9 thoughts on “Is innovation overrated? Here is how to separate myths from facts

  1. The most challenging part about innovation is not coming up with innovation, but protecting it from competitors. Many an organisation with wonderful ideas have brought them to market only to find themselves competing with unscrupulous copy cats before recovering R&D expenses let alone making a profit. Unless there is a very carefully crafted strategy and deep financial resources available to drop-kick competitors, innovation can drive the business out of business no matter how wonderful HR prepares the people for innovation.

    1. We find there can be blocks to innovation all along the line: from the initial inspiration and ideation phase all the way through to innovation implementation. Protection from competitors is certainly a big issue in the final implementation phase!

  2. There is wisdom to these recommendations for HR. There is far too much talk about innovation and not enough focus on how we shape more innovative organizations or build the skills and capacity of people to innovate.
    HR provides oversight on all people management strategies – do they encourage people to be innovative?
    L&D should explore problem solving and innovative thinking skills – this is more than a workshop. It should be a learning platform.
    Internal comm should carefully define these terms to get rid of the jargon and cliches…and simplify. Stop using the term ‘innovation’ when you are talking about ideas. Use the full range of communication tools to talk the innovation talk.
    OD and HR can create opportunities for people solve common challenges. Call it a staff ideas conference or a Hack…same thing.
    Eventually, people have the skills and confidence to improve their own work – most ideas in all organizations flow from people working on their day to day challenges. This buiilds the skills and capacity to innovate.

    1. Good points thanks Ed – wholeheartedly agree.
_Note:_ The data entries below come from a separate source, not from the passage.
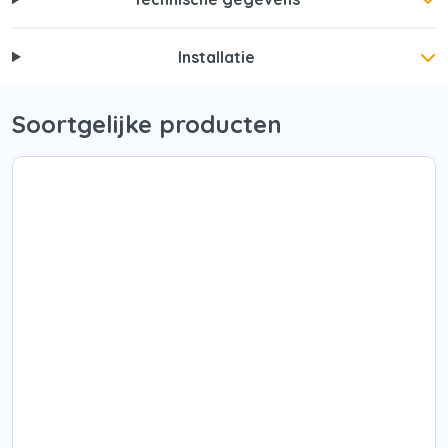
Installatie
Soortgelijke producten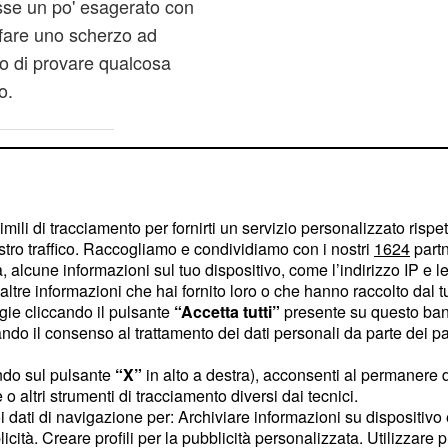
sse un po' esagerato con
 fare uno scherzo ad
to di provare qualcosa
o.
imili di tracciamento per fornirti un servizio personalizzato rispe
stro traffico. Raccogliamo e condividiamo con i nostri
1624
partn
 alcune informazioni sul tuo dispositivo, come l’indirizzo IP e le 
ltre informazioni che hai fornito loro o che hanno raccolto dal tuo
ogie cliccando il pulsante
“Accetta tutti”
presente su questo ban
o il consenso al trattamento dei dati personali da parte dei par
ndo sul pulsante
“X”
in alto a destra), acconsenti al permanere 
o altri strumenti di tracciamento diversi dai tecnici.
uoi dati di navigazione per: Archiviare informazioni su dispositivo 
licità. Creare profili per la pubblicità personalizzata. Utilizzare p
There are so many different elements to the innovation process, and if there is not a sustainable culture to support innovation over the long term new ideas can flounder and fail.

  3. Training and development can’t do anything untill and unless employees can deploy their freshly gained skill in an environment that supports innovation. Culture of an organizaion plays an important role in it. HR has a big role to play to cultivate tha. Right from the recruitment to engagement and also exit of the employees, the practices will determine how innovation friendly the culture is.

  4. Innovation is a state of mind, not something which can be achieved by writing the word in a statement. Just telling people you are ‘innovating’ means nothing – to do so is actually a distraction from getting on and doing it. I have found that most innovation that truly delivers lasting beneficial effect comes from asking experienced employees what they think, and a healthy interest in what the rest of the world is doing – perhaps epitomised by this writer (a senior HR director within the UK Royal Marines) taking an interest in the thoughts of the wider HR community. From these blogs, comments, and visits to private sector HR departments our team distills useful ideas that ARE applicable to military organisations, despite initial differences. We are all people, after all.

    1. Thanks for your insights from your field Aldeiy. There is definitely great value in opening up to broad perspectives and ideas and distilling them to find what’s relevant and applicable in your area.